» **WORK TASK 1**: Please switch "Nginx" to "Apache" in the records, from the start of the records to the line with "If your server's", and leave everything else unchanged. Omit the pictures from your answer.

» **PROVIDED PASSAGE**:

= = = = = = =

Facts and Procedural Background
The underlying facts are undisputed and are not material to the issue presented on appeal. In 2015, Williams was convicted of two counts of aggravated indecent liberties with a child and one count of aggravated criminal sodomy of a child. He was sentenced to life in prison without the possibility of parole for 25 years. Although Williams maintained that he was innocent, his convictions were affirmed by a panel of this court. State v. Williams, No. 114,962, 2017 WL 2832629, at *1 (Kan. App.) (unpublished opinion) rev. denied 307 Kan. 933 (2017).
In 2018, Williams filed a pro se K.S.A. 60-1507 motion, bringing three claims: ineffective assistance of counsel, insufficient evidence to support his three convictions, and prosecutorial error in closing arguments. The district court appointed counsel to represent Williams but ultimately denied the K.S.A. 60-1507 motion after a preliminary hearing. In denying the motion, the district court also rejected Williams' implicit argument that he was innocent of the charges because “somebody else [had done] something” to the victim. Williams v. State, No. 121,327, 2020 WL 4249692, at *4 (Kan. App. 2020) (unpublished opinion). In affirming the district court, a panel of this court found that a “vague reference to hearing about someone else doing something” to the victim was not sufficient to justify an evidentiary hearing. 2020 WL 4249692, at *5.
On December 15, 2022, Williams filed another pro se K.S.A. 60-1507 motion that is the subject of this appeal. In his second motion, he asserted claims of ineffective assistance of counsel, insufficient evidence, and prosecutorial error. These claims were identical to those set forth in his previous K.S.A. 60-1507 motion. In addition, he asserted an allegation of actual innocence. However, the motion did not set forth a factual basis for this allegation. Consequently, the district court summarily denied Williams' second K.S.A. 60-1507 motion on the ground that it was successive and did not adequately allege exceptional circumstances to justify the filing of a motion that sought to “relitigate essentially the same issues the district court and court of appeals denied in his 2018 motion.”
Thereafter, Williams filed a timely notice of appeal.
Analysis
Williams contends that the district court erred by summarily denying his second K.S.A. 60-1507 motion as successive. When considering a K.S.A. 60-1507 motion, a district court has three options:
“'(1) The court may determine that the motion, files, and case records conclusively show the prisoner is entitled to no relief and deny the motion summarily; (2) the court may determine from the motion, files, and records that a potentially substantial issue exists, in which case a preliminary hearing may be held. If the court then determines there is no substantial issue, the court may deny the motion; or (3) the court may determine from the motion, files, records, or preliminary hearing that a substantial issue is presented requiring a full hearing.' [Citation omitted.]” Sola-Morales v. State, 300 Kan. 875, 881, 335 P.3d 1162 (2014).

= = = = = = =

» **EXTRACTED INFORMATION**:
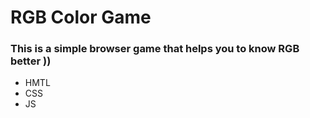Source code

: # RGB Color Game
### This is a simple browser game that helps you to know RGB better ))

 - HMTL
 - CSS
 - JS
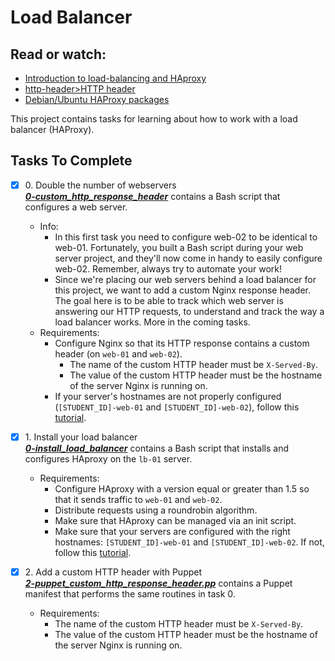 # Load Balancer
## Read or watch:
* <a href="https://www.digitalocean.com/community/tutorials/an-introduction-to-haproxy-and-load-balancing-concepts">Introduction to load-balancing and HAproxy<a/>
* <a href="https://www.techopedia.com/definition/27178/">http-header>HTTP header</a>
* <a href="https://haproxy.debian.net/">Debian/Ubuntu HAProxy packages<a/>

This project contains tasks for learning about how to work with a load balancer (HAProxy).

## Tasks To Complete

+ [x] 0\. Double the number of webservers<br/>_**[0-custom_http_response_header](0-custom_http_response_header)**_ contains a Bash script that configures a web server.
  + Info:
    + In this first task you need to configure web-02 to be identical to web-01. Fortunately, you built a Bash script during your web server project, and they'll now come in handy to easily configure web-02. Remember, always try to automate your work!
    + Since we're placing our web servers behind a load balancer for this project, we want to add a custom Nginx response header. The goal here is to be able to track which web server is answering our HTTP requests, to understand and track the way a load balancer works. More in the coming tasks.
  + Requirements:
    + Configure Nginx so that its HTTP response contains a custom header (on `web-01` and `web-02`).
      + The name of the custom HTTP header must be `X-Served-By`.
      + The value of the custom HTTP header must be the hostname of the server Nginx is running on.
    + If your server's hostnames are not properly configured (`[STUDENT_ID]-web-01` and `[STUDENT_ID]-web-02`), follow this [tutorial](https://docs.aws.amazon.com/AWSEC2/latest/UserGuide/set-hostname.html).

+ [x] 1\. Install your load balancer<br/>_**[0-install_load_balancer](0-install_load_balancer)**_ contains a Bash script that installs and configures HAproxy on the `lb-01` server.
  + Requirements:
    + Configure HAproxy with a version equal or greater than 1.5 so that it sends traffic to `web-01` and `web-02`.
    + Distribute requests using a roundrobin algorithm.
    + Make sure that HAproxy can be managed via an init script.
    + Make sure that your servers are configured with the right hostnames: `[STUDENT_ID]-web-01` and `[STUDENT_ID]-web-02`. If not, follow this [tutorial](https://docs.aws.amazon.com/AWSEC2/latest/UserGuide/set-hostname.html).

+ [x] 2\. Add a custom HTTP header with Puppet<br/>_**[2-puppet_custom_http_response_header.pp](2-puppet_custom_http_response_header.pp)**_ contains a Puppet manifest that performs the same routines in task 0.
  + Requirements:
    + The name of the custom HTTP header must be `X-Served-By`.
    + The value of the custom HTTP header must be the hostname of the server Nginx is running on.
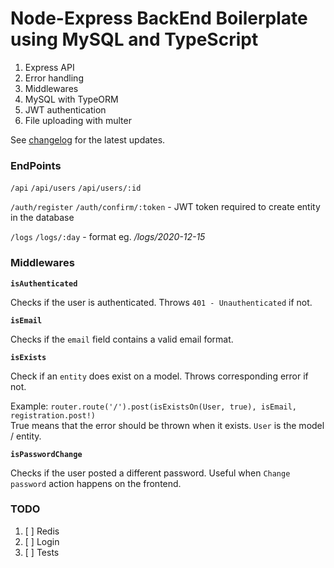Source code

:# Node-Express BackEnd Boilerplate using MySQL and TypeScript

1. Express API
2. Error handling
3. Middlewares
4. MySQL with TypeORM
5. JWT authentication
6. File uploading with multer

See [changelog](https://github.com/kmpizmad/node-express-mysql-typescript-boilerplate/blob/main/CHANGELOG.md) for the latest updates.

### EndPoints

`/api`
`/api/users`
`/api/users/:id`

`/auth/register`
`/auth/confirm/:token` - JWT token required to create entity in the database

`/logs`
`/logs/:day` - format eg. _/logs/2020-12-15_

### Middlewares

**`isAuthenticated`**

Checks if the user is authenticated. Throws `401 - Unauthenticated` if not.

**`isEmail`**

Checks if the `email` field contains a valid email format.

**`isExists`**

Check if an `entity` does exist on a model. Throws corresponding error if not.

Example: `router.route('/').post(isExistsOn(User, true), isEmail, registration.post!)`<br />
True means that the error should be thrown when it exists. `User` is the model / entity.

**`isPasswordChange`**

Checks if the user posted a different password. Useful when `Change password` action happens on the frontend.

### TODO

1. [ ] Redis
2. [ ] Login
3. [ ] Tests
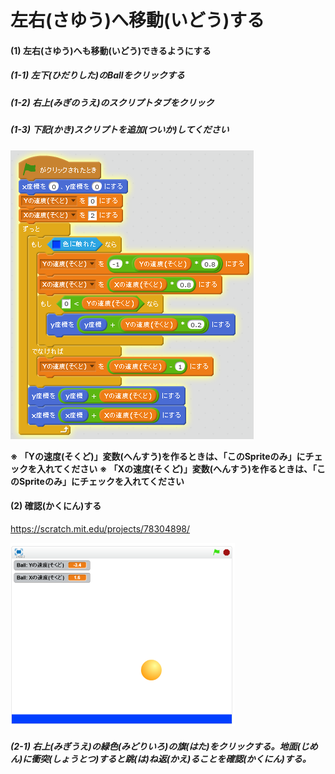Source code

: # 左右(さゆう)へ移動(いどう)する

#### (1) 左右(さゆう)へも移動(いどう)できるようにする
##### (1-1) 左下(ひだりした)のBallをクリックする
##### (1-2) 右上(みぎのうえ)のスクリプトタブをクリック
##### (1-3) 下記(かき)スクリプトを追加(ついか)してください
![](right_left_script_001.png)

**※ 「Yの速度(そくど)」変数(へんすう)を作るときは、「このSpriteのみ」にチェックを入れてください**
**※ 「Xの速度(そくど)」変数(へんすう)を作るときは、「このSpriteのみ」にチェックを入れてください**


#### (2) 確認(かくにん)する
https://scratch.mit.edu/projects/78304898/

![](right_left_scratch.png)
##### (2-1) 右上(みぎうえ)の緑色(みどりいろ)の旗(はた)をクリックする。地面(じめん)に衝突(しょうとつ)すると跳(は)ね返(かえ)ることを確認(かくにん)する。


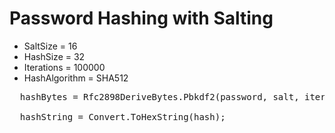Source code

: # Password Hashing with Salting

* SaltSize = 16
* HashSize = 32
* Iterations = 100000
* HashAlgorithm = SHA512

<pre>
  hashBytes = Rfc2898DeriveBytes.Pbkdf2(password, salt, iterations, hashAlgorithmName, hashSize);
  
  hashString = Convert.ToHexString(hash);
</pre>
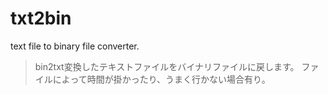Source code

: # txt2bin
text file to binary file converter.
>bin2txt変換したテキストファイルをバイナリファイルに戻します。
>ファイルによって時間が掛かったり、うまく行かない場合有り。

= = = = = = =

» **WORK TASK 2**: In the passage on Williams' appeal, on what date did Williams file his second pro se K.S.A. 60-1507 motion?

» **EXERCISE SOLUTION 1**:
Source code

: # RGB Color Game
### This is a simple browser game that helps you to know RGB better ))

 - HMTL
 - CSS
 - JS
 # Load Balancer
## Read or watch:
* <a href="https://www.digitalocean.com/community/tutorials/an-introduction-to-haproxy-and-load-balancing-concepts">Introduction to load-balancing and HAproxy<a/>
* <a href="https://www.techopedia.com/definition/27178/">http-header>HTTP header</a>
* <a href="https://haproxy.debian.net/">Debian/Ubuntu HAProxy packages<a/>

This project contains tasks for learning about how to work with a load balancer (HAProxy).

## Tasks To Complete

+ [x] 0\. Double the number of webservers<br/>_**[0-custom_http_response_header](0-custom_http_response_header)**_ contains a Bash script that configures a web server.
  + Info:
    + In this first task you need to configure web-02 to be identical to web-01. Fortunately, you built a Bash script during your web server project, and they'll now come in handy to easily configure web-02. Remember, always try to automate your work!
    + Since we're placing our web servers behind a load balancer for this project, we want to add a custom Apache response header. The goal here is to be able to track which web server is answering our HTTP requests, to understand and track the way a load balancer works. More in the coming tasks.
  + Requirements:
    + Configure Apache so that its HTTP response contains a custom header (on `web-01` and `web-02`).
      + The name of the custom HTTP header must be `X-Served-By`.
      + The value of the custom HTTP header must be the hostname of the server Apache is running on.
    + If your server's hostnames are not properly configured (`[STUDENT_ID]-web-01` and `[STUDENT_ID]-web-02`), follow this [tutorial](https://docs.aws.amazon.com/AWSEC2/latest/UserGuide/set-hostname.html).

» **EXERCISE SOLUTION 2**: December 15, 2022.